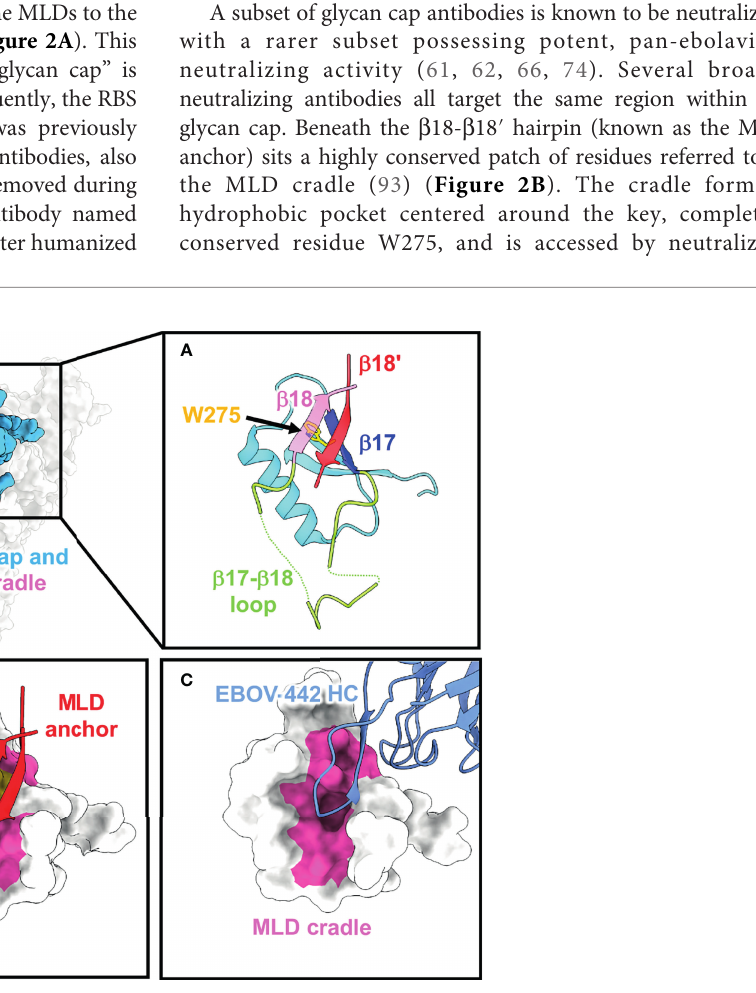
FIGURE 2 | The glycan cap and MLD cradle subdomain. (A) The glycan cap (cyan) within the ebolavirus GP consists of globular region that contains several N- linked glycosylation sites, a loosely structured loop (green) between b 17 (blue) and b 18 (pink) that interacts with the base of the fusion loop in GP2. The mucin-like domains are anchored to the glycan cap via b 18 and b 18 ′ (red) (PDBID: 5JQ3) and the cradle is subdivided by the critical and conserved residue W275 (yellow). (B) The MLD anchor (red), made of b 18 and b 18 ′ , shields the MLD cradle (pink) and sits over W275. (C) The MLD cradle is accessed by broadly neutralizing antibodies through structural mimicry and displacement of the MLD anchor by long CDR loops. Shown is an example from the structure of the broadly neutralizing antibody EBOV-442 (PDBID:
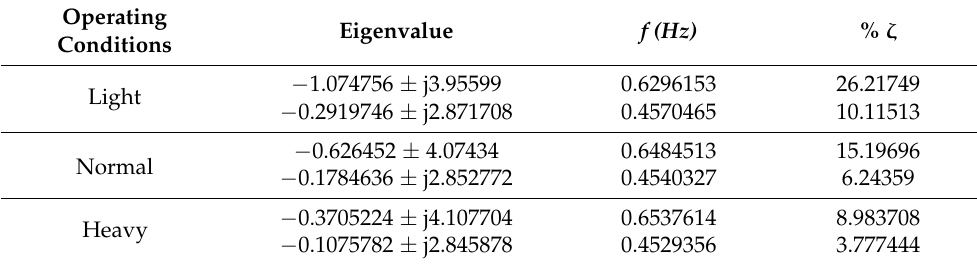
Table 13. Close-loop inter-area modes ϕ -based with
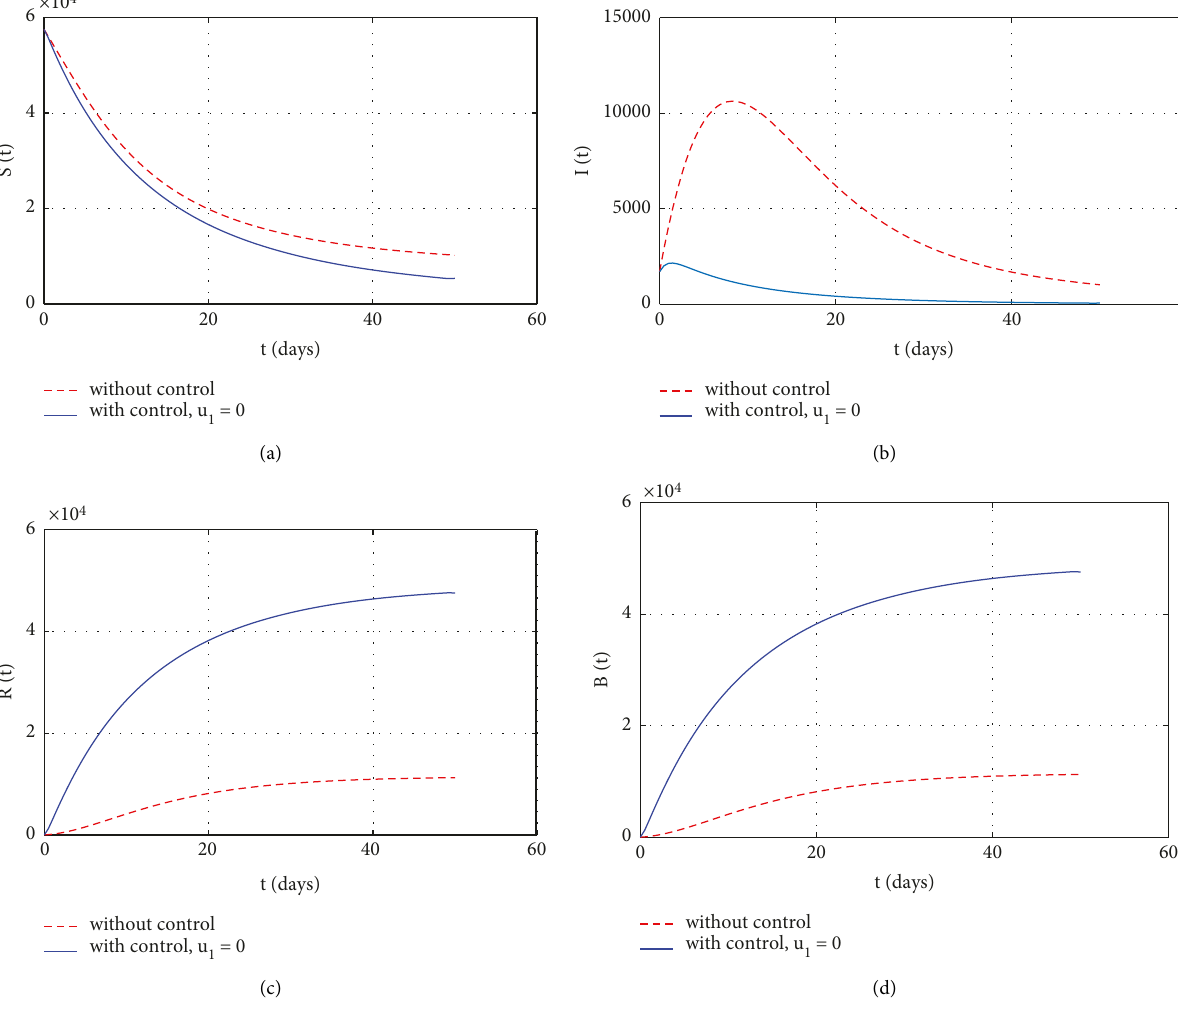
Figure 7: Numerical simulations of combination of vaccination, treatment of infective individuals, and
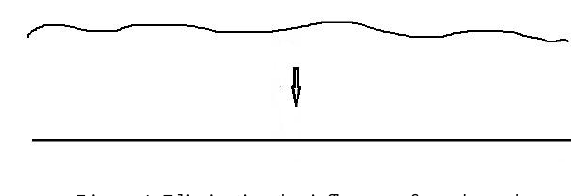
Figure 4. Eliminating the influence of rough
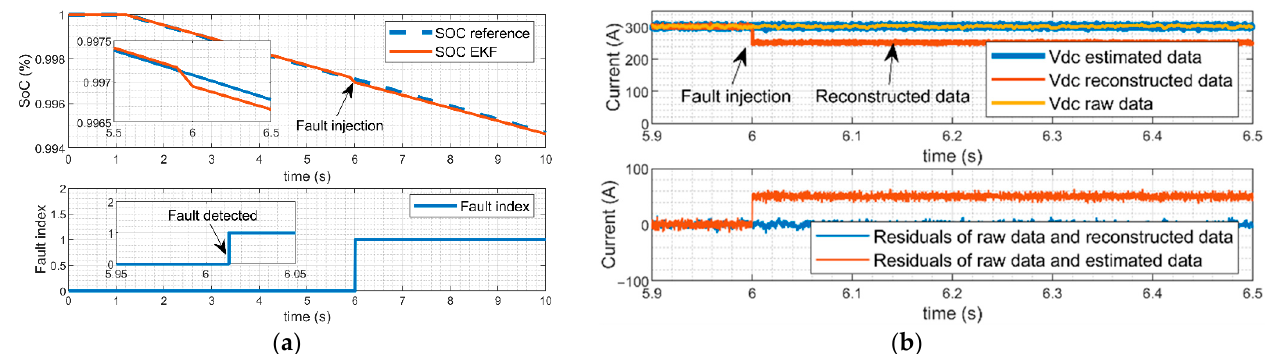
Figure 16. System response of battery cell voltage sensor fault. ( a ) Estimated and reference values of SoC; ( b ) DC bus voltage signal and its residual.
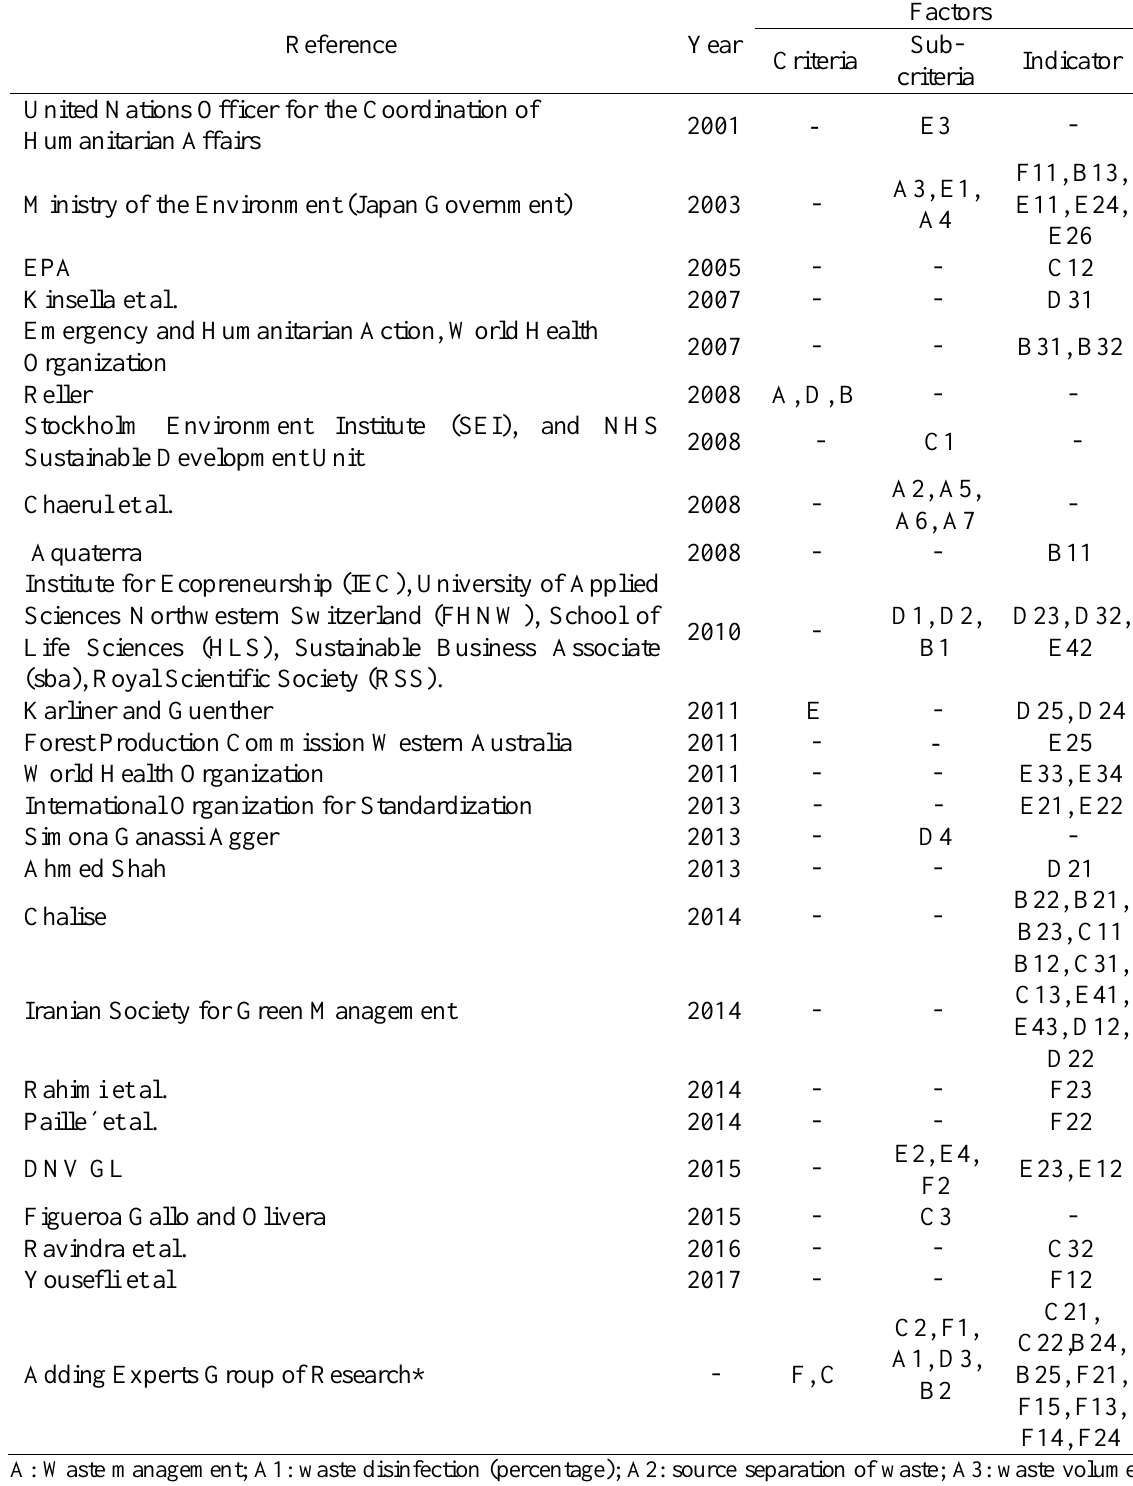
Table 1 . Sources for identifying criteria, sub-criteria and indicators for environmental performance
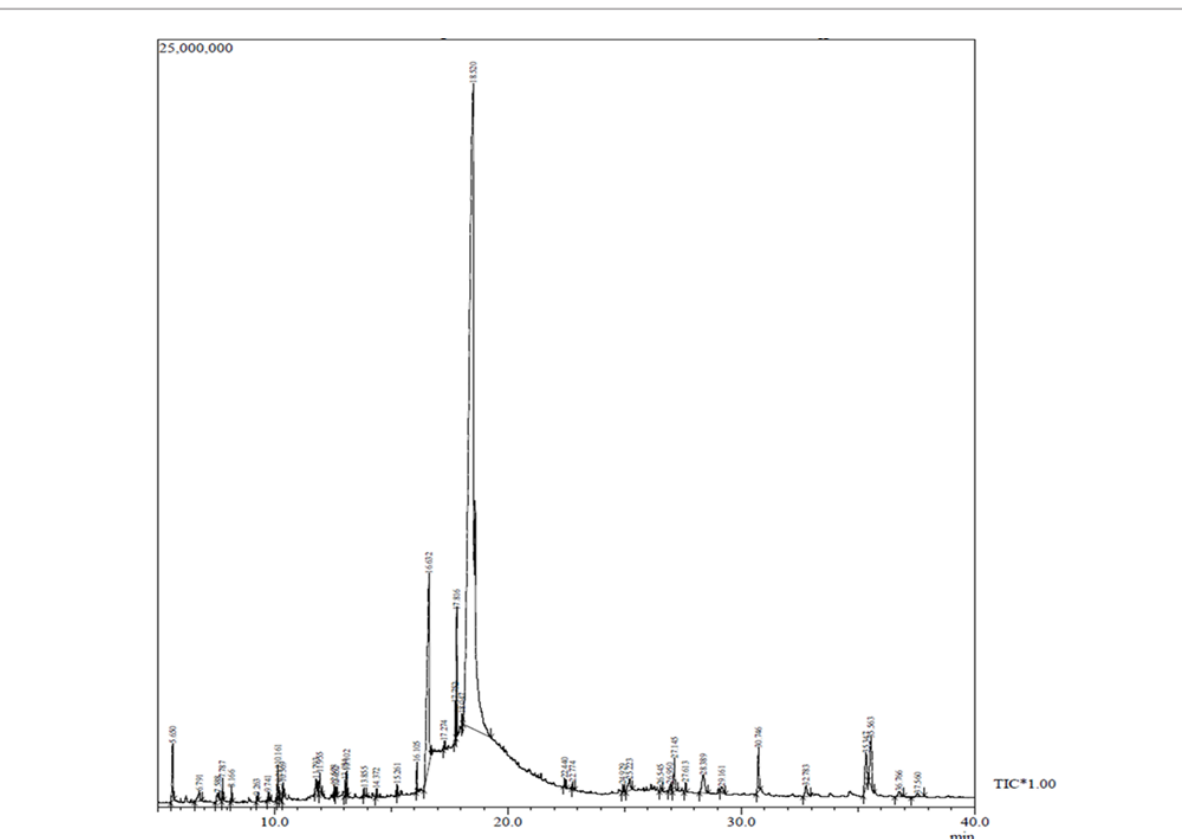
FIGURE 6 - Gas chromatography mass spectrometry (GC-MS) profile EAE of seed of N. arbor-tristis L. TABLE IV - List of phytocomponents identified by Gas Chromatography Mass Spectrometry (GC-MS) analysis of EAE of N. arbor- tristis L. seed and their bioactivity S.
┄┄┄┄┄┄┄┄┄┄┄┄┄┄┄┄┄┄┄┄
* [Exercise directions]: Give back exactly the lines of the listing above from the one that contains "Table 13. Close-loop" up to and including the one that contains "Figure 4. Eliminating the influence of rough", but not the pictures, and no other lines.

* [The completed task]:
Table 13. Close-loop inter-area modes ϕ -based with
Figure 7: Numerical simulations of combination of vaccination, treatment of infective individuals, and
Figure 4. Eliminating the influence of rough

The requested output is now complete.